→ The problem
Reproduce every entry below line for line, omitting the pictures.

====

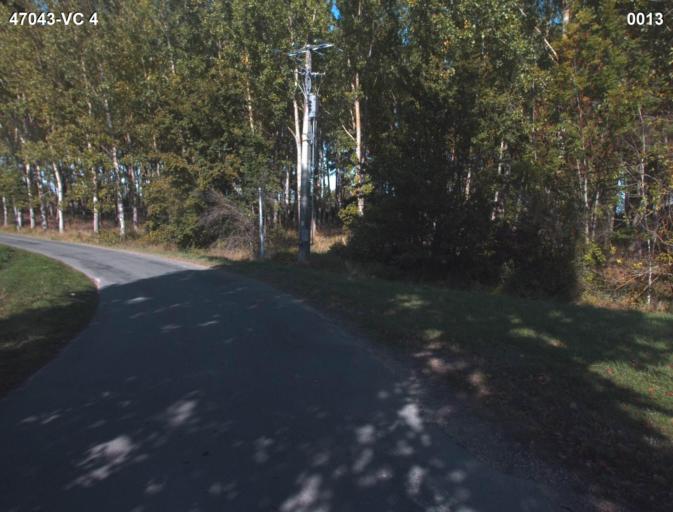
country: FR
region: Aquitaine
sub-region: Departement du Lot-et-Garonne
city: Buzet-sur-Baise
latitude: 44.2590
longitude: 0.3074
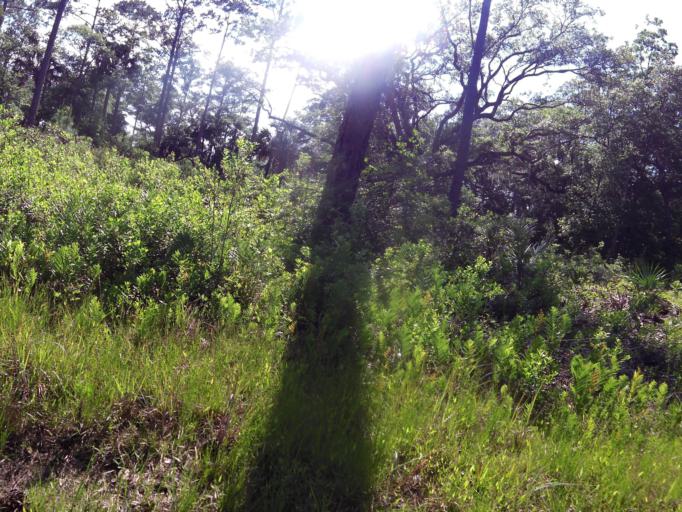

====

→ Exercise output
country: FR
region: Aquitaine
sub-region: Departement du Lot-et-Garonne
city: Buzet-sur-Baise
latitude: 44.2590
longitude: 0.3074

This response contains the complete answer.